Kweku Adoboli
The rogue trader who allegedly lost $2 billion at UBS is London resident Kweku Adoboli.

Kweku Adoboli, a 31-year old trader at UBS, has been arrested by City of London police in connection with rogue trading that has cost the Swiss banking giant an estimated $2bn (£1.3bn).

Mr Adoboli who reportedly started at UBS in 2006, worked in the UBS exchange traded funds (ETFs) business, studied at the University of Nottingham, where he also worked as communications officer from 2000 to 2001.

Despite Adoboli's name being reported in the media, the police have for now declined to comment on the identity of the man who has been arrested, saying instead in a statement "A 31-year old man was arrested at 3.30am in central London on suspicion of fraud by abuse of position. He remains in custody."

As news of the affair emerged UBS issued a statement saying "UBS has discovered a loss due to unauthorised trading by a trader in its Investment bank.

"The matter is still being investigated, but UBS's current estimate of the loss on the trades is in the range of $2bn."

Following news, shares in the bank plunged as much as 9.6pc in Switzerland and the bank has also announced it may also be forced to report a loss for the third quarter as a consequence of the unauthorised trade.

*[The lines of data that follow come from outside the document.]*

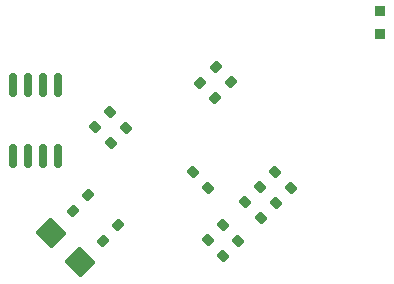
<source format=gbr>
%TF.GenerationSoftware,KiCad,Pcbnew,7.0.5*%
%TF.CreationDate,2023-08-21T09:28:54+09:00*%
%TF.ProjectId,STM32G4 MAZE,53544d33-3247-4342-904d-415a452e6b69,rev?*%
%TF.SameCoordinates,Original*%
%TF.FileFunction,Paste,Bot*%
%TF.FilePolarity,Positive*%
%FSLAX46Y46*%
G04 Gerber Fmt 4.6, Leading zero omitted, Abs format (unit mm)*
G04 Created by KiCad (PCBNEW 7.0.5) date 2023-08-21 09:28:54*
%MOMM*%
%LPD*%
G01*
G04 APERTURE LIST*
G04 Aperture macros list*
%AMRoundRect*
0 Rectangle with rounded corners*
0 $1 Rounding radius*
0 $2 $3 $4 $5 $6 $7 $8 $9 X,Y pos of 4 corners*
0 Add a 4 corners polygon primitive as box body*
4,1,4,$2,$3,$4,$5,$6,$7,$8,$9,$2,$3,0*
0 Add four circle primitives for the rounded corners*
1,1,$1+$1,$2,$3*
1,1,$1+$1,$4,$5*
1,1,$1+$1,$6,$7*
1,1,$1+$1,$8,$9*
0 Add four rect primitives between the rounded corners*
20,1,$1+$1,$2,$3,$4,$5,0*
20,1,$1+$1,$4,$5,$6,$7,0*
20,1,$1+$1,$6,$7,$8,$9,0*
20,1,$1+$1,$8,$9,$2,$3,0*%
G04 Aperture macros list end*
%ADD10RoundRect,0.190000X-1.110158X0.035355X0.035355X-1.110158X1.110158X-0.035355X-0.035355X1.110158X0*%
%ADD11RoundRect,0.050000X-0.530330X0.035355X0.035355X-0.530330X0.530330X-0.035355X-0.035355X0.530330X0*%
%ADD12RoundRect,0.050000X0.350000X-0.400000X0.350000X0.400000X-0.350000X0.400000X-0.350000X-0.400000X0*%
%ADD13RoundRect,0.050000X0.530330X-0.035355X-0.035355X0.530330X-0.530330X0.035355X0.035355X-0.530330X0*%
%ADD14RoundRect,0.050000X-0.035355X-0.530330X0.530330X0.035355X0.035355X0.530330X-0.530330X-0.035355X0*%
%ADD15RoundRect,0.200000X-0.100000X-0.800000X0.100000X-0.800000X0.100000X0.800000X-0.100000X0.800000X0*%
G04 APERTURE END LIST*
D10*
%TO.C,Y2*%
X91042082Y-108187082D03*
X88637918Y-105782918D03*
%TD*%
D11*
%TO.C,C10*%
X103211751Y-107656751D03*
X101868249Y-106313249D03*
%TD*%
%TO.C,C9*%
X104481751Y-106386751D03*
X103138249Y-105043249D03*
%TD*%
%TO.C,C8*%
X108926751Y-101941751D03*
X107583249Y-100598249D03*
%TD*%
%TO.C,FB1*%
X101941751Y-101941751D03*
X100598249Y-100598249D03*
%TD*%
D12*
%TO.C,C15*%
X116510000Y-86985000D03*
X116510000Y-88885000D03*
%TD*%
D11*
%TO.C,C7*%
X107656751Y-103211751D03*
X106313249Y-101868249D03*
%TD*%
%TO.C,C6*%
X105043249Y-103138249D03*
X106386751Y-104481751D03*
%TD*%
D13*
%TO.C,C5*%
X93686751Y-98131751D03*
X92343249Y-96788249D03*
%TD*%
%TO.C,C4*%
X94956751Y-96861751D03*
X93613249Y-95518249D03*
%TD*%
D14*
%TO.C,C3*%
X103846751Y-92978249D03*
X102503249Y-94321751D03*
%TD*%
%TO.C,C2*%
X101233249Y-93051751D03*
X102576751Y-91708249D03*
%TD*%
%TO.C,C14*%
X92978249Y-106386751D03*
X94321751Y-105043249D03*
%TD*%
%TO.C,C13*%
X90438249Y-103846751D03*
X91781751Y-102503249D03*
%TD*%
D15*
%TO.C,U3*%
X89205000Y-99190000D03*
X87935000Y-99190000D03*
X86665000Y-99190000D03*
X85395000Y-99190000D03*
X85395000Y-93190000D03*
X86665000Y-93190000D03*
X87935000Y-93190000D03*
X89205000Y-93190000D03*
%TD*%
M02*

</source>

Trying to reassure and prevent its clients from panicking, the bank however assured that their positions would not be affected and a memo was passed on to the staff, explaining that "Although this news is unfortunate, it does not affect the fundamental strength of our business," management reportedly wrote in an internal email.

Commenting on the situation, ZKB trading analyst Claude Zehnder told the Telegraph "It is amazing that this is still possible."

"They obviously have a problem with risk management. Even when the amount isn't so high it is once more a loss of confidence that casts UBS in a poor light.

"With this they are losing a lot of credit that they had regained with effort," headed..

One of the main priorities for regulators in both London and Switzerland is now to find out whether the activity took place in UBS's London incorporated bank or its separate Swiss branch operating in London as the outcome will decide whether UK or Swiss regulators should be in charge of the investigation.

The announcement is set to come as a huge blow for UBS which fought hard to regain its client's confidence after it was forced to ask the Swiss government's financial support in 2008 following massive losses on toxic assets held by its investment bank.

The affair also comes a few weeks after UBS announced its controversial plan to axe 3,500 jobs and try to spare 1.45bn in annual costs as investment banks were directly affected by the debt crisis in both Europe and the U.S., which considerably slowed down trading.

The affair is also set to have more severe ramification for investment banks in general as Caspar Baader of the Swiss People's Party told Bloomberg "It shows that investment banking is a high-risk field and it's important that we clearly separate systemically important functions from the rest of the banking business."